Using Football to Promote Education in Cameroon


TACOMA, Washington — Cameroon, a country located in central Africa, has an ethnically diverse population with more than 200 different ethnic groups and is one of the most urban countries in Africa. However, ethnic differences often lead to conflict. The majority of Cameroon consists of  French speakers, around 80%, and the rest of the country speaks English. The English speaking part of the country is seeking to separate from the French-dominated government and create a new nation called Ambazonia. Over the past two years, hundreds have died because of the conflict and 500,000 people have been displaced. The conflict has also greatly affected education as it is becoming increasingly dangerous to attend schools. Programs have been established to lower the ever-increasing education gap. Most of these programs use football, as it is considered more than a sport in Cameroon, as part of their culture. Football can be used to promote peace as well as education in Cameroon.

The Education Crisis

In the English-speaking regions of Cameroon, more than 80% of schools have closed over the three-year conflict between the government and armed groups. The closures are the result of a ban on education in Cameroon imposed by militia groups.

The risks of attending school include violence, abduction or even death. As a result of these closures, 9 in 10 children have been out of school for 10 years. This translates to the bans affecting more than 600,000 students. In addition, more than 74 schools have been destroyed.

Effects of the Education Crisis

The crisis has caused those in the English-speaking regions to move to the French regions. This has resulted in overpopulation in those areas, greatly affecting education in Cameroon. Class sizes are generally supposed to be around 40 students, but today, there can be as many as 100 students per classroom. If a student does not turn up early enough for a seat, they can be turned away from class. For those who cannot afford to move their children, they must either pay for an expensive tutor or risk holding home-schooling sessions. Any gathering of more than five people can attract the authorities.

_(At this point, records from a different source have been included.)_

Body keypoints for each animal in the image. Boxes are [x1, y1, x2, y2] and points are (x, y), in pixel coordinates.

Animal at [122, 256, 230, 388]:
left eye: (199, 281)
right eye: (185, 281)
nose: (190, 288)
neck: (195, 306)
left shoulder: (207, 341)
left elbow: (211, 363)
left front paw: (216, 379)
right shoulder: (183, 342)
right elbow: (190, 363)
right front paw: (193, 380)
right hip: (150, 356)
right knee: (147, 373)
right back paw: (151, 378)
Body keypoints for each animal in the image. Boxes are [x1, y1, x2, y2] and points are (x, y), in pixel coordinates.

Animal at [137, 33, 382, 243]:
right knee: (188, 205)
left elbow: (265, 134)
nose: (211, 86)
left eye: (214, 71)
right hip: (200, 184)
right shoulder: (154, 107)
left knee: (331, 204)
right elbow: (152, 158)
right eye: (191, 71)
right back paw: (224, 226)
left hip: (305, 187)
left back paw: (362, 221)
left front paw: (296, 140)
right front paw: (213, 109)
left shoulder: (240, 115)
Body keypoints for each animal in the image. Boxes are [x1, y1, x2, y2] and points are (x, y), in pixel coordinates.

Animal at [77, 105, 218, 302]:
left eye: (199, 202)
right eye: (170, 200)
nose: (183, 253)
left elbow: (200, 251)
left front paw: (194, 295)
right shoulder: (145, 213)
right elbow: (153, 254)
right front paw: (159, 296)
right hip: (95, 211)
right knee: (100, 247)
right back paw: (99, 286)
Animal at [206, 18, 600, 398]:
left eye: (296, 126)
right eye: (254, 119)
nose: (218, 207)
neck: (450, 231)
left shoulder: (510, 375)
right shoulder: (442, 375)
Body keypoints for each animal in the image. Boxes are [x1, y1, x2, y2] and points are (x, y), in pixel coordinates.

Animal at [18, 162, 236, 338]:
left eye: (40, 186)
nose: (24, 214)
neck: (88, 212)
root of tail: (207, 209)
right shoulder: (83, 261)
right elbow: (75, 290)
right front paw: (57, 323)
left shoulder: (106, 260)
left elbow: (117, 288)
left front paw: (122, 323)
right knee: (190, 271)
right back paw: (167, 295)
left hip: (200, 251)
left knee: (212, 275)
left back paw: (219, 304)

With children out of school, they are at higher risk of being recruited by armed groups. Many children are also exposed to child marriage, early pregnancy and trauma. In fact, since the closure of schools, the number of children exposed to these risks has increased. About 25% of reported pregnancies in Cameroon are from school-aged girls. Of these girls, 20% do not return to school.

In addition, 31% of girls are married before their 18th birthday and 10% are married before turning 15. The challenges that children in Cameroon face are one of the reasons football is more than just a sport, it is an integral part of their lives and culture.

Football and Education in Cameroon

Football is the most popular sport in Cameroon; and with good reason. The sport unified the nation when the Cameroon football team became the first African nation to reach the World Cup semi-finals in 1990. They also won the African Cup of Nations in both 1984 and 2000. The Cameroon football team also won a gold medal at the Sydney Olympic Games in 2000.

The sport is more important than just viewing pleasure. Children from all backgrounds come together in the streets of Cameroon to play football together.

Through football in Cameroon, children find ways to escape from their everyday lives, form friendships and deal with traumas. Playing football is the only safe space some children have. Whether they are good or bad at football, it is a way for children to form healthy relationships. In addition, it is their only form of entertainment. Small villages do not have a library, a playground or other safe places for children to play. These vulnerable children turn to football, or they are subject to the risks mentioned earlier.

Children who are good at football also have greater educational opportunities. They will be recruited by schools to play against other school’s teams. Often the fees of attending school will be waived for them, so children who could not otherwise afford school can use football to get a better education. Being a good football player means a child can travel to different areas of Cameroon, such as the big cities they wouldn’t have been able to see otherwise. Programs developed to aid in education have recognized the importance of football in Cameroon and designed their programs to accommodate it.

Programs Using Football as Education

The Association Internationale Femmes et Population (AIFP) collaborated with One Day One Goal, a program that integrates conflict resolution skills into football training and matches, to hold an event on Peace Day called “Rehabilitation for 5000 Children in Education with Football” in Cameroon. The event included 34 football matches aiming to teach teamwork, understanding of types of violence and health education to children. The program’s long-term goals are to decrease the spike seen in teen pregnancies, child soldiers and child marriages through its education in conflict resolution and making healthy decisions.

Kick for Trade has also chosen Cameroon as a project site. The organization teaches life skills like leadership and teamwork through football. Problem-solving, creative thinking, communication, interpersonal skills, empathy and resilience are the life skills most focused on. The lessons require minimal equipment, making the program accessible for any child who would like to learn life skills in order to be more employable. The project in Cameroon will specifically focus on using these skills to improve ethnic integration and promote peace.

Since Cameroon’s culture is intertwined with football, it makes sense to form programs promoting peace and education through football. Hopefully, these programs will have a positive impact on the children of Cameroon and more programs will emerge to help solve the education crisis.